Still, the device isn’t a magic bullet when it comes to addiction solutions. It’s only designed to be part of a larger, more comprehensive program of treatment. Craig Kinyon, President/CEO of the Indiana-based Reid Health, commented that the device couldn’t come at a better time. “Our health system recognizes the impact of heroin and opiate addiction on our communities. We have to attack this problem with all tools at our disposal,” Kinyon said. “We also recognize that technology alone won’t be effective without addiction counseling. In other words, we need to continually treat the ongoing disease of addiction.” When it comes to addiction and withdrawal symptoms, the implant may very well be exactly what the doctor ordered.
But Does it Actually Work?
Very few scientific, peer-reviewed studies on The Bridge exist, so it’s difficult to say just how effective the device truly is. Early signs, however, point to “very.” The USA Today piece observed that “a company-sponsored study of fewer than 50 patients found that almost 90 percent of people who used the device made it through the first week of detox and into secondary therapy.” Some of the most convincing evidence, however, can be found in the people profiled in the article. One 24-year-old heroin addict “made it through withdrawal and into counseling and onto medication-assisted treatment [and]has been sober ever since”—a feat the patient was unable to do with drugs like Suboxone or methadone.
Earlier this year, the Food and Drug Administration signed off on the device’s safety, which helps The Bridge gain traction with the medical community. In the interim, Innovative Health Solutions has been donating the device to local health departments throughout Indiana that don’t have inpatient treatment programs.
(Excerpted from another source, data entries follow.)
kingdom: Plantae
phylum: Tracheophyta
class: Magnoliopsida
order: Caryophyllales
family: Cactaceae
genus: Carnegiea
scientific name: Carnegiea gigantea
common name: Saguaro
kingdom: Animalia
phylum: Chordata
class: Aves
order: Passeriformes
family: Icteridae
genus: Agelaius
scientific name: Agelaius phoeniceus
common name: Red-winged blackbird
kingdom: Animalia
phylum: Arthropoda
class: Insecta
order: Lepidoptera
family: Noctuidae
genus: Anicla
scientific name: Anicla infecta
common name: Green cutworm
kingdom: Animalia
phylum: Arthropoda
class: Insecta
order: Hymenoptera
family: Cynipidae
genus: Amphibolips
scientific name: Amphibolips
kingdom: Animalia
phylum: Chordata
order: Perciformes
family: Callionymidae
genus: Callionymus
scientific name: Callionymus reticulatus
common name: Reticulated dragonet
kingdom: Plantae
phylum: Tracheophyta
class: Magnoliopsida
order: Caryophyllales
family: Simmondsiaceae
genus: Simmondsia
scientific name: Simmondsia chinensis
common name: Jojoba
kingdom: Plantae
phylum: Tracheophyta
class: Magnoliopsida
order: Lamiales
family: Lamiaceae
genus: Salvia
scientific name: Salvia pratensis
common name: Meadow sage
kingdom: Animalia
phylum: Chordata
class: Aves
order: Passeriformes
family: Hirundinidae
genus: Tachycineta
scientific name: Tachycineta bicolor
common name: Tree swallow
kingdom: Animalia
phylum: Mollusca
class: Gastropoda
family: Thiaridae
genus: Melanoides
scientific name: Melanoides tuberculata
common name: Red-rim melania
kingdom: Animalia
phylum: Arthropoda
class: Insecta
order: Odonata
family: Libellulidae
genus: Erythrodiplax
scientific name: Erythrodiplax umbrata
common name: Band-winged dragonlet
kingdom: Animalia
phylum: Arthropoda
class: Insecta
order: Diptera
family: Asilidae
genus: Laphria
At one facility in “the second smallest county in Indiana,” The Bridge successfully helped usher 37 patients through withdrawal. “It’s not a matter of if [the device]will work,” one of the center’s directors said in USA Today. “It’s a matter of will I ever see a case where it doesn’t work.”
The devices each sell for $495, with the full treatment program running roughly $16,000 over the course of 16 months. One senator put that figure in context, arguing that many opioid addicts run afoul of the law. To put an addict in a correctional facility for one year, it would cost over $44,000—more than twice the cost of The Bridge treatment. “We have a very good opportunity to rehab an individual,” Indiana Senator Jim Merritt weighed in on the merits of The Bridge. “We need to make sure this is recognized as a disease and not a character flaw. We need to offer hope and empathy. But when you get down to it, in terms of dollars and cents, it’s crazy.” Plans are currently underway to get The Bridge covered through insurance. In the meantime, The Bridge proves that there aren’t any magic, quick-fix cures when it comes to the insidious, complex nature of addiction and withdrawal. The device is merely a much-needed nudge onto the road to recovery—a road that many heroin addicts wouldn’t necessarily walk on their own.